**TEXT PROVIDED**

This is part of an ongoing series titled Mailbag, items readers submit via email or our feedback form (not social media, everybody already sees that). We get a ton of feedback — this is not close to everything (it’s about 5%), but it’s a good sample.
In response to the Agenda Weekender:
“My husband and I are 27 years old, no kids, and we went to the monster truck jam and had a friggin blast! Thanks for the tip Agenda!” – D
“These micro apartments are the rage in Washington DC. Yes, the apts themselves are very small, but the buildings have lobby’s, work out and plug in office spaces, large communal kitchens and cozy game rooms and large screen tv’s so that when you want to have friends over for a meal or to watch a game or sit for drinks around a fire pit, the building accommodates this lifestyle. The younger Washington set, who work long hours seem to like this ‘adult dorm’ that gives them luxury amenities. Why wouldn’t it work in South End?” – F
“Regarding your comments about being ‘saddened and somewhat shocked’ that so many young people rent lavish apartments in South End instead of renting or buying in a place like SouthPark… It’s honestly not that shocking when you think about it. My fiancee and I live in one of said apartment complexes in South End and many of the tenants in our building are young couples. I wouldn’t classify them as hipsters who can hardly make ends meet (although we truly never know another person’s financial situation). In many cases, our neighbors are dating or engaged, have really good jobs and — when they combine expenses — are paying between $850 and $1100 each in rent. My fiancee and I fall into this category. This is a 2-5 year period in our lives when we’re not ready to move to the suburbs. We aren’t married, yet, so we don’t think it’s a smart decision to buy; we want to be close to the action while we’re young and have the disposable income; we don’t want a lawn to mow or leaves to rake and we love the convenience of an on-call maintenance staff. So am I willing to pay an extra couple hundred dollars a month for those conveniences? Absolutely. Plus, this isn’t exactly the best time to buy a house. I’ll wait until the bankers F up the market again…” – N
In response to: It’s cuffing season. Is Charlotte taking part?

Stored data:
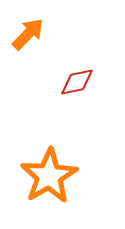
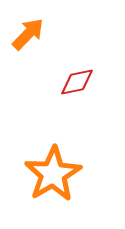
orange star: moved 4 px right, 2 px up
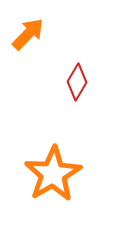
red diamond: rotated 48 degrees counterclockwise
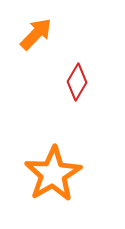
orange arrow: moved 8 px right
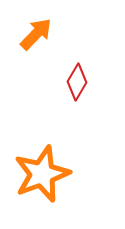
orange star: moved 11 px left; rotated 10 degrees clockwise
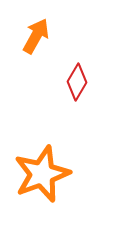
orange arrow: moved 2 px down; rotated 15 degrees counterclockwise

* * *

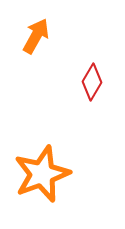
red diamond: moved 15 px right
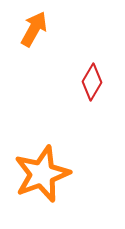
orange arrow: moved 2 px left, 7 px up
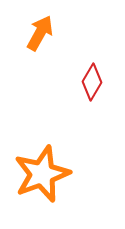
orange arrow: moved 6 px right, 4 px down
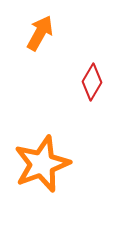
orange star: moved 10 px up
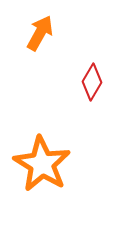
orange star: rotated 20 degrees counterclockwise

**OBJECTIVES**
a) Copy the records word for word, beginning at the line that contains "orange arrow: moved 8 px right" and ending after the line that contains "orange star: moved 11". Omit the pictures.
b) Resume the reader mailbag text from the point where it stops.

**ANSWERS**
a)
orange arrow: moved 8 px right
orange star: moved 11 px left; rotated 10 degrees clockwise

b)
“Cuffing.. just the latest example of how millennials are a bunch of morons.” – P
“I couldn’t be more disappointed in the Observer site renderings. This straight up looks like we are going for the mid 90s concrete pillars and glass look. As you mentioned it is the same look on all 4 sides. It simply looks like zero thought was put into the design of such an important project (copy one side then paste/paste/paste).” – T
In response to: 15 Charlotte pups you should be following on Instagram
“We’re not mad. Just disappointed.” – M
“Esther’s reaction to not being named to the top 15…” – M
“My dog is pretty mad” – L
“So outraged they’re standing on tables.” – L
In response to: Here’s how I planned my tiny Charlotte wedding for under $8,000
“$8,000 for a tiny wedding? Times sure have changed since 2011 when I got married. We threw a good medium sized wedding for about $11,000 that our friends still talk about to this day. *shrug*” – A
In response to the “stat” our January 18 newsletter:
“That was quite the bold statement about Heirloom’s fried chicken! My wife and I have been subsisting on Carpe Diem fried chicken for years, and are reluctant to give anyone else a try. Can you tell me this? Does Heirloom’s version have bones? That could be a deal breaker for my particularly finicky.” – P
Ted: No bones. I’m not a bone guy. I have delicate internet hands that don’t like the labor involved with bones. I’ve been a Carpe Diem fried chicken guy for 6 years. I still love it. But it’s the sauce drizzled on the Heirloom fried chicken that makes it the best.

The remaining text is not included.